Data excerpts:

::::::

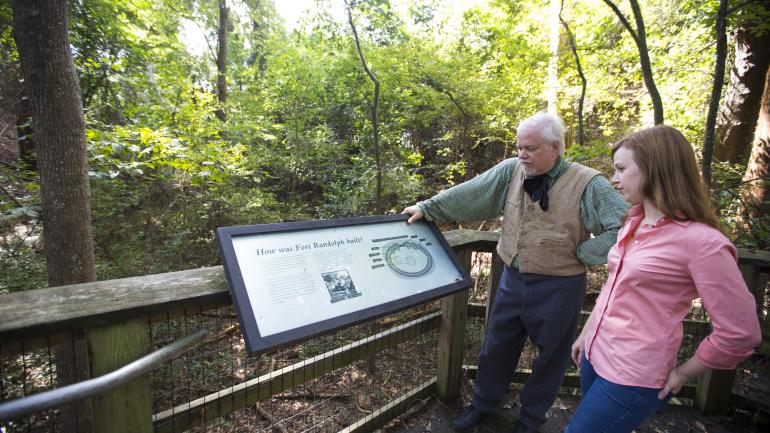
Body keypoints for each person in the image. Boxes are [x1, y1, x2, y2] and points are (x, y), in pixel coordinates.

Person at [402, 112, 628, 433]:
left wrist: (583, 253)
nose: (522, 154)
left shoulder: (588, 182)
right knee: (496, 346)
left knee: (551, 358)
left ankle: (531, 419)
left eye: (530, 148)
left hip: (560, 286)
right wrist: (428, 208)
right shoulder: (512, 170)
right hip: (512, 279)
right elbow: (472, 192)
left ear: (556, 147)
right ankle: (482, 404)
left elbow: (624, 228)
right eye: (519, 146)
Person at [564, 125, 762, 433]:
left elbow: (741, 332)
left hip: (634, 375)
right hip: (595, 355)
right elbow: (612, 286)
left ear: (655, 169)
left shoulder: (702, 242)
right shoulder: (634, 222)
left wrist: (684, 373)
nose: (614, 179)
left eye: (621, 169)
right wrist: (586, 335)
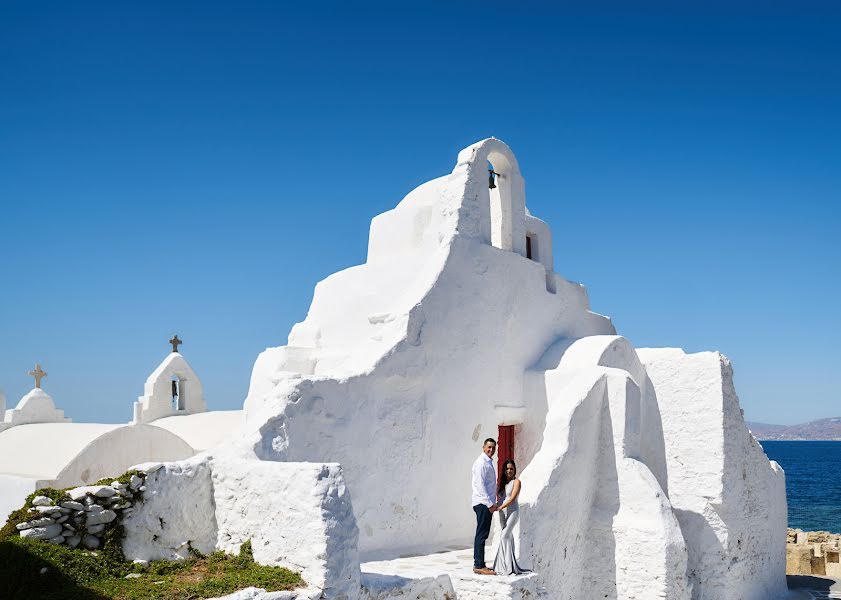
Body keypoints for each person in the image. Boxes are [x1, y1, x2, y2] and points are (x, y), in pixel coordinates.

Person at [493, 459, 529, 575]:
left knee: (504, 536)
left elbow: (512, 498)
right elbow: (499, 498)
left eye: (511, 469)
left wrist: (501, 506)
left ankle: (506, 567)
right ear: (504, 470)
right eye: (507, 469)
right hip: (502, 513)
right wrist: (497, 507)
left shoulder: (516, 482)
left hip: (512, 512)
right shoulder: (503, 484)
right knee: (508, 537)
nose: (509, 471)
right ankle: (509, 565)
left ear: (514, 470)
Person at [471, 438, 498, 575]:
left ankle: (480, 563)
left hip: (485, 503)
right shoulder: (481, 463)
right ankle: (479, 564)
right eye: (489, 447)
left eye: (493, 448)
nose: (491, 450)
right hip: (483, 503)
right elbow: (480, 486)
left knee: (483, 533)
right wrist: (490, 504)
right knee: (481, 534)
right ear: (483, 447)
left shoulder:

::::::

About this task: Transcribe, from the records above, the first line and every line after it up to and including the line with "right wrist: (586, 335)"; omit pictures.

Solution for this exercise:
Body keypoints for each person in the image. Boxes are [x1, y1, x2, y2] and points are (x, y), in pixel coordinates.

Person at [402, 112, 628, 433]:
left wrist: (583, 253)
nose: (522, 154)
left shoulder: (588, 182)
right knee: (496, 346)
left knee: (551, 358)
left ankle: (531, 419)
left eye: (530, 148)
left hip: (560, 286)
right wrist: (428, 208)
right shoulder: (512, 170)
right hip: (512, 279)
right elbow: (472, 192)
left ear: (556, 147)
right ankle: (482, 404)
left elbow: (624, 228)
right eye: (519, 146)
Person at [564, 125, 762, 433]:
left elbow: (741, 332)
left hip: (634, 375)
right hip: (595, 355)
right elbow: (612, 286)
left ear: (655, 169)
left shoulder: (702, 242)
right shoulder: (634, 222)
left wrist: (684, 373)
nose: (614, 179)
left eye: (621, 169)
right wrist: (586, 335)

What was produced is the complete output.